Waiters are the largest group of food and beverage service workers. They work in many different types of dining establishments where they take customers’ orders, serve them food and beverages, prepare bills, and occasionally accept payments from customers. Their duties vary greatly between different dining facilities. Those who work in coffeeshops serve sandwiches, soups, and salads in a fast and efficient manner. In more expensive restaurants that provide customers with a fine dining experience, waiters play a more formal role that focuses on personal, attentive treatment at a slower pace. In these types of establishments, they usually talk with their customers, suggesting dishes, explaining how food is prepared, and providing guidance on wine selection.
Some waiters prepare simple fare such as salads and desserts. Others may overlap responsibilities with other food and beverage service workers. They may perform such tasks as escorting guests to tables, serving customers seated at counters, clearing and setting up tables, or operating a cash register.
Those interested in waiter positions should have a good memory so they can remember customers’ orders. They should have a neat and well-groomed appearance. They need to have a courteous and pleasant personality. Their customer relations skills must be of the highest caliber, and they should be able to function calmly in situations where stress is extremely high.
In 2002, waiters earned a median hourly wage (including tips) of $6.10. Earnings ranged from the lowest 10%, who earned less than $5.70, to the highest 10%, who earned more than $11.00. Most waiters earn more because they acquire higher tips, rather than a higher hourly wage.
Training and Education
There are no specific educational requirements for waiter positions, although many employer prefer applicants who have graduated from high school. Many employees acquire these jobs because they have an immediate need for income, rather than a long-term interest in the profession. Many are in their late teens or early twenties and have little or no job experience. Some are full-time college or high school students. Hotels and restaurants with higher-class standards prefer applicants who have experience in the occupation. These establishments also offer higher wages. Most waiters learn their skills by observing more experienced waiters. Some employers train their employees using audio/video materials, and some employees receive restaurant training from vocational schools, restaurant associations, and large restaurant chains.

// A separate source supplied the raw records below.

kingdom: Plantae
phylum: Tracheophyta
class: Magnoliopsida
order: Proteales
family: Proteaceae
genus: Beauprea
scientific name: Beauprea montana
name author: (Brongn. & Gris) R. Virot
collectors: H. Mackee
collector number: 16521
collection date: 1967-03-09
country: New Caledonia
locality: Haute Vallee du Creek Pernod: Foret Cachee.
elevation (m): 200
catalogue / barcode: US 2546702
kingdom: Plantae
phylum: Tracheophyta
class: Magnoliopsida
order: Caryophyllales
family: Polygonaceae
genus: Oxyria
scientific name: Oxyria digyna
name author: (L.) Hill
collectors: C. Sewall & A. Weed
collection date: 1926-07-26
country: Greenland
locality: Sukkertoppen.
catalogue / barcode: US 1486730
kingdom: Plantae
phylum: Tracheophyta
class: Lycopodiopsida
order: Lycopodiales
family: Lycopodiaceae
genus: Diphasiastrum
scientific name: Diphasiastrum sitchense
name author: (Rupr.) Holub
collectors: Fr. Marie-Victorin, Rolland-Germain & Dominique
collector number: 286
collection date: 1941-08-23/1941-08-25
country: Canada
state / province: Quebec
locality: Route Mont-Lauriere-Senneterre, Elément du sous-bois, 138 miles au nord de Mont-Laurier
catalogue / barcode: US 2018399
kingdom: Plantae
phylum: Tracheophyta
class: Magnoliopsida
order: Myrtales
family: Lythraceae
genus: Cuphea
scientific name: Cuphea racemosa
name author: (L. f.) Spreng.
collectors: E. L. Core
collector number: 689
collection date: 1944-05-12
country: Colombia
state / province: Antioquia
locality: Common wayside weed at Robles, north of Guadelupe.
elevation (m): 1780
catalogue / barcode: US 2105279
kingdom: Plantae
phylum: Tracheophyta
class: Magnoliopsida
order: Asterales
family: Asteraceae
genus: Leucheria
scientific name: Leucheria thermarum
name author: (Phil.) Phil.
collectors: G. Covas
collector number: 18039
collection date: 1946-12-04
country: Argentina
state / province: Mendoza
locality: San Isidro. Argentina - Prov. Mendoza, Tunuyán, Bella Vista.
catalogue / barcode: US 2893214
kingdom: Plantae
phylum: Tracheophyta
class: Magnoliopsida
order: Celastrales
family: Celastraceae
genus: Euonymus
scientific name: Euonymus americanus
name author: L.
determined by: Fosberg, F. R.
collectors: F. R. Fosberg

In 2002, waiters held about 2,097,000 jobs. A majority worked in restaurants, coffeeshops, and bars.
Between 2002 and 2012, employment of waiters is expected to increase about as fast as the average. Some employment growth will result from new job openings, but the vast majority of job openings will be due to the extremely high turnover rate in this occupation. Keen competition is predicted for positions in fine dining establishments and popular restaurants.